The uptake and translocation of organic pollutants occur either by active transport (required transporter followed single first-order kinetics) or by passive transport (adsorbed/diffusion by root hair and travel via the symplastic pathway to the xylem) and followed SFO (Wang et al. 2019). Our results demonstrated that diffusion is the dominant mechanism for CP which could be due to its hydrophobic nature and in line with previous reports (Wang et al. 2019). However, active transport was the dominant pathway for ATZ uptake as it is a weak base. Also, the mineralization of ATZ in plants may be the reason for non-fitting in first-order kinetics. The presence of DEA and DIA in plants in our study aligned with these findings.

Not fitting a single first order in biochar treatments could be due to the alteration in the diffusion of pesticides by biochar (Carter et al. 2014). For example, biochar may immobilize the CP at lower concentrations by biochar restricting its quick diffusion. However, at higher concentrations, higher catabolic activities of soil microbes in biochar caused rapid degradation of pesticides and limited quick diffusion. The changes in the soil properties by biochar may also alter enzymatic and metabolic activity within plants and affect pesticide metabolism in plants (Tao et al. 2021). The reduction of plateau and half-life of CP and ATZ in plant tissues of biochar treatments was in line with these findings.

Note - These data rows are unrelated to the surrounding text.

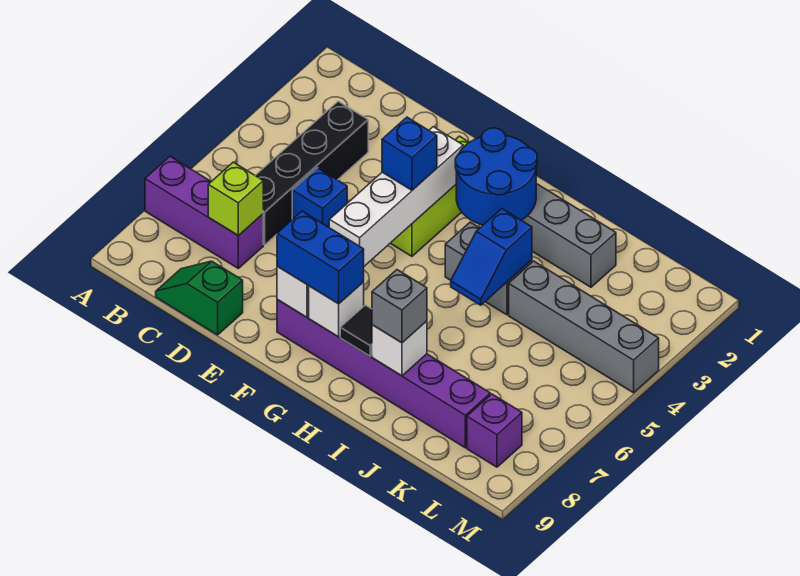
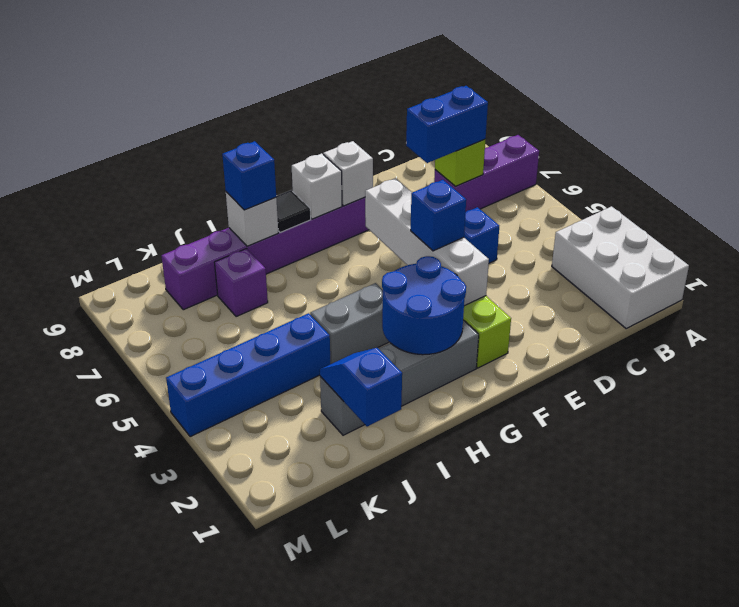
none -> white brick A1:B3 level 1
black brick C3:C6 level 1 -> none
green slope C9:D9 level 1 top D -> none
blue brick F8:G8 level 3 -> blue brick C7:D7 level 3
blue slope I4:I5 level 2 top 4 -> blue slope J1:J2 level 2 top 1
grey brick I8 level 3 -> blue brick I8 level 3
grey brick J4:M4 level 1 -> blue brick J4:M4 level 1
purple brick L8 level 1 -> purple brick J7 level 1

A good fit for the Michaelis–Menten equation described the CP/ATZ uptake process as carrier-mediated (Liu et al. 2021). It may be possible that some protein present or induced by pesticide stress participates in the active transport of the CP and ATZ in the A. Paniculata. The active transport of hydrophobic organophosphate esters was reported in wheat by nonspecific lipid transfer proteins (nsLTPs) (Liu et al. 2022). The decrease in the Km value (increase in affinity to bind) with time suggested that the induction of the protein involved in transportation occurs with time. The reduction in affinity of CP/ATZ to bind and reaction velocity in biochar treatment suggested less induction of carrier protein. Biochar treatments in soil may also produce some inhibitors that reduce the affinity (high Km) of CP and ATZ in plants. Various inhibitors are reported in the literature, slowing down pesticide binding in plant tissues (Gressel 2020). In our study, the clustering of Vmax and Km of root and Km of aboveground plant tissues with Flavisolibacter and Pseudomonas suggested these genera may, besides their degradation potential for CP/ATZ, play an essential role in the uptake of CP and ATZ. They may also participate in degrading CP/ATZ present in plant tissues. The hydrolysing potential of endophytic bacterial strain, Pseudomonas sp. BF1-3 isolated from Balloon flower (Platycodon grandiflorum) root was reported for CP (Barman et al. 2014). Overall, biochar treatment provided habitat/growth to some degraders or accelerated the development of endophytic bacteria with CP or ATZ degradation potential. This area needs to be studied further.

5 Conclusions

The study demonstrated that the application of biochar reduced the half-life of CP and ATZ from 8.3–74.6 days to 6.6–41.1 days and 21–145 days to 40–76 days, respectively, depending upon their concentrations in soil. Applying biochar in soil improved the pH, bulk density, water-holding capacity, and microbial carbon. The use of biochar in the soil also increased the population of pesticide degrader and plant growth-promoting genera such as Flavisolibacter, Pseudomonas, Balneimonas, Kaistobacter, Rubrobacter, Ammoniphilus, and Bacillus. This increase led to the rapid degradation of CP/ATZ in the soil, reduction in pesticide toxicity  to microbes and improvment in plant growth. Applying biochar also modified the uptake kinetics of pesticides in plant tissues by reducing their binding affinity in plant tissues. This study is the first to demonstrate the role of biochar in the uptake kinetics of CP/ATZ. Further studies are needed to understand the process thoroughly.